▶ _TRY IT_:
Exact reproduction of the following data is required.

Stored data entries

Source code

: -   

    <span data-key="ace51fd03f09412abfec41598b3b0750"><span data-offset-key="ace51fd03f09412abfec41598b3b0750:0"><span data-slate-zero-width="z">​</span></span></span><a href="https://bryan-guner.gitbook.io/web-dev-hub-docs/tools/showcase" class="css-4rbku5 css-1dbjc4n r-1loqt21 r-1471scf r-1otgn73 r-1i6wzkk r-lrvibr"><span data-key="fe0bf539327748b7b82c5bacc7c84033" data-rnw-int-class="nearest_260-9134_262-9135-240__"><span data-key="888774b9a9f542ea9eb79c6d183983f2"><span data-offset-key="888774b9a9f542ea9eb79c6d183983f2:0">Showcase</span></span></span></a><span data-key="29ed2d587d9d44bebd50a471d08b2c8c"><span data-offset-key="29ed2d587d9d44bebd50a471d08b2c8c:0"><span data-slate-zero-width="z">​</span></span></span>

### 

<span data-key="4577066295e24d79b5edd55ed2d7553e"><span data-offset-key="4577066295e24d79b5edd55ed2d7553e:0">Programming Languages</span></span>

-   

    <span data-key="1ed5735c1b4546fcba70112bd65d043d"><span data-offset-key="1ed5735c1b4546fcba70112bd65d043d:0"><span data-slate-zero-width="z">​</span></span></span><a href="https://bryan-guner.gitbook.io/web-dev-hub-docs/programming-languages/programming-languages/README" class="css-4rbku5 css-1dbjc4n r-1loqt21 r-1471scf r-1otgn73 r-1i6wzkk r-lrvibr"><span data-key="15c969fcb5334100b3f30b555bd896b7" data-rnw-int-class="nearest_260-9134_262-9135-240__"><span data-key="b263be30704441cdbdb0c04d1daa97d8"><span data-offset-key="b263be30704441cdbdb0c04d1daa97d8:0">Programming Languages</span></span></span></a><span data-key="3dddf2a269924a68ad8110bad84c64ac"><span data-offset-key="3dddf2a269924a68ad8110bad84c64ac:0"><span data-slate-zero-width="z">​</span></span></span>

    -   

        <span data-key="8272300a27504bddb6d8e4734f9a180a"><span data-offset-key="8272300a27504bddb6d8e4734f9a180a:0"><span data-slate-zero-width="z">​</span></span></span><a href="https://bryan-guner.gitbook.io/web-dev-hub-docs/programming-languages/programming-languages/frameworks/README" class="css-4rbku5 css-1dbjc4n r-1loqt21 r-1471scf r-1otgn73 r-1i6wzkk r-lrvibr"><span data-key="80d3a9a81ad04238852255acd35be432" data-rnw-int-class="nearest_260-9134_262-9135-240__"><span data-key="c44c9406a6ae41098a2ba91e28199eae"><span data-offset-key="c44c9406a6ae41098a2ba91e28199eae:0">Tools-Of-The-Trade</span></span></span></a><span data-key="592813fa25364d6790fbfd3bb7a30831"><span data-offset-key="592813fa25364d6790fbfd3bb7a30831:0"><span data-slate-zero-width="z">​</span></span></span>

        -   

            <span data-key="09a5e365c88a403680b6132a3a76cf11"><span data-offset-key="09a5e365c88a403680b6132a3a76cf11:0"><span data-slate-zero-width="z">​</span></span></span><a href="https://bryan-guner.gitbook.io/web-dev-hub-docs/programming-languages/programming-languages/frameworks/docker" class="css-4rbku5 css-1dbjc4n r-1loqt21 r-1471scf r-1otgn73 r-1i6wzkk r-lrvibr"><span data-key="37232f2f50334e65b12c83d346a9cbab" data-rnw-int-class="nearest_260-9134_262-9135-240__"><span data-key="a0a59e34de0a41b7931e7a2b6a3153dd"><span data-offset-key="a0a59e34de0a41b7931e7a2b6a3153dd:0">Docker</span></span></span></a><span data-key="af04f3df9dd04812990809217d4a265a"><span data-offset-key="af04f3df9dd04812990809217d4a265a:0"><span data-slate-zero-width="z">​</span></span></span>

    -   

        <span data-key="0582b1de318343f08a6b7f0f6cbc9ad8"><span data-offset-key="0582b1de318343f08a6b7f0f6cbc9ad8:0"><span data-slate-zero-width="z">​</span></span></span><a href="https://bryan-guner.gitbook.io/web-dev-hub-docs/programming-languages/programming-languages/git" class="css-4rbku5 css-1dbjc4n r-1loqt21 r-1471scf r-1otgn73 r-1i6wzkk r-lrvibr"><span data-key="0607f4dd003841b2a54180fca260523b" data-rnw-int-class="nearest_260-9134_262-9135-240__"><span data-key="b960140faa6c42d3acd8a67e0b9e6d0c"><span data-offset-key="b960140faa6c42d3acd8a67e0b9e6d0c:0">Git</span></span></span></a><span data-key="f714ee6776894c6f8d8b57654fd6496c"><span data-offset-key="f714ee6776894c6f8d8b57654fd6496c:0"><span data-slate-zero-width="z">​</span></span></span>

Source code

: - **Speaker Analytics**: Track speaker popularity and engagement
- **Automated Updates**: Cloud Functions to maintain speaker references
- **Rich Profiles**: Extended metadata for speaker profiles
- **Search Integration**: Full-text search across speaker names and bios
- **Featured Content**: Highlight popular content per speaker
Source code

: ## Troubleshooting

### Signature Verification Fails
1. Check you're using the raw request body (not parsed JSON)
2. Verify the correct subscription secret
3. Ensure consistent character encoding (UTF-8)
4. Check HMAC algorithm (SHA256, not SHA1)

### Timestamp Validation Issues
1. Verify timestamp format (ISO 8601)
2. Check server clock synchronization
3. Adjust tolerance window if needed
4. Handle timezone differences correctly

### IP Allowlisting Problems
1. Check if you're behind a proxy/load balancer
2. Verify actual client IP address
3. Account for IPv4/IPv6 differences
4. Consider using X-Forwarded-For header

▶ _REPLY TO THE EXERCISE_:
Source code

: -   

    <span data-key="ace51fd03f09412abfec41598b3b0750"><span data-offset-key="ace51fd03f09412abfec41598b3b0750:0"><span data-slate-zero-width="z">​</span></span></span><a href="https://bryan-guner.gitbook.io/web-dev-hub-docs/tools/showcase" class="css-4rbku5 css-1dbjc4n r-1loqt21 r-1471scf r-1otgn73 r-1i6wzkk r-lrvibr"><span data-key="fe0bf539327748b7b82c5bacc7c84033" data-rnw-int-class="nearest_260-9134_262-9135-240__"><span data-key="888774b9a9f542ea9eb79c6d183983f2"><span data-offset-key="888774b9a9f542ea9eb79c6d183983f2:0">Showcase</span></span></span></a><span data-key="29ed2d587d9d44bebd50a471d08b2c8c"><span data-offset-key="29ed2d587d9d44bebd50a471d08b2c8c:0"><span data-slate-zero-width="z">​</span></span></span>

### 

<span data-key="4577066295e24d79b5edd55ed2d7553e"><span data-offset-key="4577066295e24d79b5edd55ed2d7553e:0">Programming Languages</span></span>

-   

    <span data-key="1ed5735c1b4546fcba70112bd65d043d"><span data-offset-key="1ed5735c1b4546fcba70112bd65d043d:0"><span data-slate-zero-width="z">​</span></span></span><a href="https://bryan-guner.gitbook.io/web-dev-hub-docs/programming-languages/programming-languages/README" class="css-4rbku5 css-1dbjc4n r-1loqt21 r-1471scf r-1otgn73 r-1i6wzkk r-lrvibr"><span data-key="15c969fcb5334100b3f30b555bd896b7" data-rnw-int-class="nearest_260-9134_262-9135-240__"><span data-key="b263be30704441cdbdb0c04d1daa97d8"><span data-offset-key="b263be30704441cdbdb0c04d1daa97d8:0">Programming Languages</span></span></span></a><span data-key="3dddf2a269924a68ad8110bad84c64ac"><span data-offset-key="3dddf2a269924a68ad8110bad84c64ac:0"><span data-slate-zero-width="z">​</span></span></span>

    -   

        <span data-key="8272300a27504bddb6d8e4734f9a180a"><span data-offset-key="8272300a27504bddb6d8e4734f9a180a:0"><span data-slate-zero-width="z">​</span></span></span><a href="https://bryan-guner.gitbook.io/web-dev-hub-docs/programming-languages/programming-languages/frameworks/README" class="css-4rbku5 css-1dbjc4n r-1loqt21 r-1471scf r-1otgn73 r-1i6wzkk r-lrvibr"><span data-key="80d3a9a81ad04238852255acd35be432" data-rnw-int-class="nearest_260-9134_262-9135-240__"><span data-key="c44c9406a6ae41098a2ba91e28199eae"><span data-offset-key="c44c9406a6ae41098a2ba91e28199eae:0">Tools-Of-The-Trade</span></span></span></a><span data-key="592813fa25364d6790fbfd3bb7a30831"><span data-offset-key="592813fa25364d6790fbfd3bb7a30831:0"><span data-slate-zero-width="z">​</span></span></span>

        -   

            <span data-key="09a5e365c88a403680b6132a3a76cf11"><span data-offset-key="09a5e365c88a403680b6132a3a76cf11:0"><span data-slate-zero-width="z">​</span></span></span><a href="https://bryan-guner.gitbook.io/web-dev-hub-docs/programming-languages/programming-languages/frameworks/docker" class="css-4rbku5 css-1dbjc4n r-1loqt21 r-1471scf r-1otgn73 r-1i6wzkk r-lrvibr"><span data-key="37232f2f50334e65b12c83d346a9cbab" data-rnw-int-class="nearest_260-9134_262-9135-240__"><span data-key="a0a59e34de0a41b7931e7a2b6a3153dd"><span data-offset-key="a0a59e34de0a41b7931e7a2b6a3153dd:0">Docker</span></span></span></a><span data-key="af04f3df9dd04812990809217d4a265a"><span data-offset-key="af04f3df9dd04812990809217d4a265a:0"><span data-slate-zero-width="z">​</span></span></span>

    -   

        <span data-key="0582b1de318343f08a6b7f0f6cbc9ad8"><span data-offset-key="0582b1de318343f08a6b7f0f6cbc9ad8:0"><span data-slate-zero-width="z">​</span></span></span><a href="https://bryan-guner.gitbook.io/web-dev-hub-docs/programming-languages/programming-languages/git" class="css-4rbku5 css-1dbjc4n r-1loqt21 r-1471scf r-1otgn73 r-1i6wzkk r-lrvibr"><span data-key="0607f4dd003841b2a54180fca260523b" data-rnw-int-class="nearest_260-9134_262-9135-240__"><span data-key="b960140faa6c42d3acd8a67e0b9e6d0c"><span data-offset-key="b960140faa6c42d3acd8a67e0b9e6d0c:0">Git</span></span></span></a><span data-key="f714ee6776894c6f8d8b57654fd6496c"><span data-offset-key="f714ee6776894c6f8d8b57654fd6496c:0"><span data-slate-zero-width="z">​</span></span></span>

Source code

: - **Speaker Analytics**: Track speaker popularity and engagement
- **Automated Updates**: Cloud Functions to maintain speaker references
- **Rich Profiles**: Extended metadata for speaker profiles
- **Search Integration**: Full-text search across speaker names and bios
- **Featured Content**: Highlight popular content per speaker
Source code

: ## Troubleshooting

### Signature Verification Fails
1. Check you're using the raw request body (not parsed JSON)
2. Verify the correct subscription secret
3. Ensure consistent character encoding (UTF-8)
4. Check HMAC algorithm (SHA256, not SHA1)

### Timestamp Validation Issues
1. Verify timestamp format (ISO 8601)
2. Check server clock synchronization
3. Adjust tolerance window if needed
4. Handle timezone differences correctly

### IP Allowlisting Problems
1. Check if you're behind a proxy/load balancer
2. Verify actual client IP address
3. Account for IPv4/IPv6 differences
4. Consider using X-Forwarded-For header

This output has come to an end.